Un plan pour sauver le monde · publié le 26 juillet 2026

Tous les toits du monde en blanc

Tous les toits du monde repeints en blanc pour renvoyer le soleil vers l'espace : un miroir géant qui rafraîchit les villes et sauve des vies en canicule.

Quand le soleil tape sur un toit sombre, le toit garde la chaleur, comme un pull noir en plein été. Un toit blanc, lui, renvoie la lumière vers le ciel, comme un miroir. Alors voilà l'idée. On repeint tous les toits du monde en blanc, une surface grande comme le Royaume-Uni entier. Sous un toit blanc, il fait jusqu'à 6 degrés de moins en été. Les villes chauffent moins pendant les canicules, et ça sauve des vies. Pour la planète entière, l'effet miroir vaut environ 25 milliards de tonnes de CO2 équivalent, une seule fois, comme arrêter toutes les voitures du monde pendant 8 ans. Mais attention : le blanc renvoie la chaleur, il n'enlève pas le CO2 de l'air, et l'horloge du budget carbone ne recule que grâce aux climatiseurs qu'on n'allume plus. Ça coûte environ 3 000 milliards d'euros, et il faut repeindre régulièrement. Simple ? Oui. Suffisant ? Non. Utile ? Énormément. Viens voir les calculs.

Le bilan officiel

FACILE À LIRE

Le plan le plus simple et le plus démocratique du jeu : la peinture existe, chaque ville peut commencer demain, et les maisons gagnent jusqu'à 6 °C de fraîcheur en canicule. L'effet miroir de tous les toits repeints vaut environ 25 Gt de CO2 équivalent une seule fois, soit 0,01 °C masqué, mais ce n'est pas du CO2 retiré de l'air : l'horloge du budget carbone ne bouge pas d'un jour pour un toit repeint. Ce que l'horloge compte, ce sont les climatiseurs qu'on n'allume plus : 1,5 Gt cumulée d'ici 2050, 13 jours. À déployer massivement pour les gens et les villes, en complément d'une vraie baisse des émissions, jamais à sa place.

Utilité

Le blueprint du plan

Ce plan porte un blueprint : la planche technique dessinée pendant la modération, qui montre d'un coup d'oeil comment il fonctionne. Elle se lit sur la fiche, dans son onglet.

Pourquoi ça peut marcher

Ce qui fait mal

Le détail des notes

Le gain

Ce que le plan rapporte au monde : le CO2 gagné sur l'atmosphère chaque année (évité et retiré), les degrés de réchauffement gagnés, et une solution qui tient dans le temps.
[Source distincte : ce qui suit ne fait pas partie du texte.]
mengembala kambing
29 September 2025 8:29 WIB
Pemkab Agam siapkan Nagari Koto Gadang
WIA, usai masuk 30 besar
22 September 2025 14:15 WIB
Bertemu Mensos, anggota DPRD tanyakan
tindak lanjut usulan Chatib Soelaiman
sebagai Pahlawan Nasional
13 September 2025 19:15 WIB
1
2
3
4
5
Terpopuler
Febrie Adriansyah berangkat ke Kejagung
L'effet miroir de tous les toits repeints vaut environ 25 Gt de CO2 équivalent une seule fois, soit 0,01 degré masqué : un vrai gain contre la canicule locale, mais qui ne retire aucune tonne de CO2 de l'air.

Le chantier

Ce que ça coûte de le faire : le savoir-faire, l'argent, les matériaux, les bras, les ressources disponibles et le temps avant le premier effet.
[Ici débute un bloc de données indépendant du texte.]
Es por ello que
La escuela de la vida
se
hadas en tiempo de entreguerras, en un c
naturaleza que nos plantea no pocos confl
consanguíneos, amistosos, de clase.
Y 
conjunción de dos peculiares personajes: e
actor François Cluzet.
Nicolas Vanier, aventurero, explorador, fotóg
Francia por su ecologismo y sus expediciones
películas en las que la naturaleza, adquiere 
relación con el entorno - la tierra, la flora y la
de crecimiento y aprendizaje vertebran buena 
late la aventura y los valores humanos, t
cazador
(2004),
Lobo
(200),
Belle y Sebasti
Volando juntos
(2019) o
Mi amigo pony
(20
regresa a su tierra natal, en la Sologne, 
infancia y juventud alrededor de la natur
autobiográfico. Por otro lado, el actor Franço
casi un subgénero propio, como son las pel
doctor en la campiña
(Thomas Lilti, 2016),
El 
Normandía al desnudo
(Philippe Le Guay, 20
La peinture existe et se pose en un jour par toit, contre dix ans pour un réacteur : c'est l'un des plans les plus rapides à démarrer, mais il faut repeindre tous les 10 à 15 ans, pour toujours.

Le monde

Ce que ça implique pour les gens et les pays : industrialiser sans abîmer, être adopté, améliorer la société, faire coopérer les États, sauver des vies.

Chaque ville peut commencer seule, sans traité à négocier : New York en a déjà peint un million de mètres carrés depuis 2009, mais toits historiques et zinc parisien resteront hors du plan.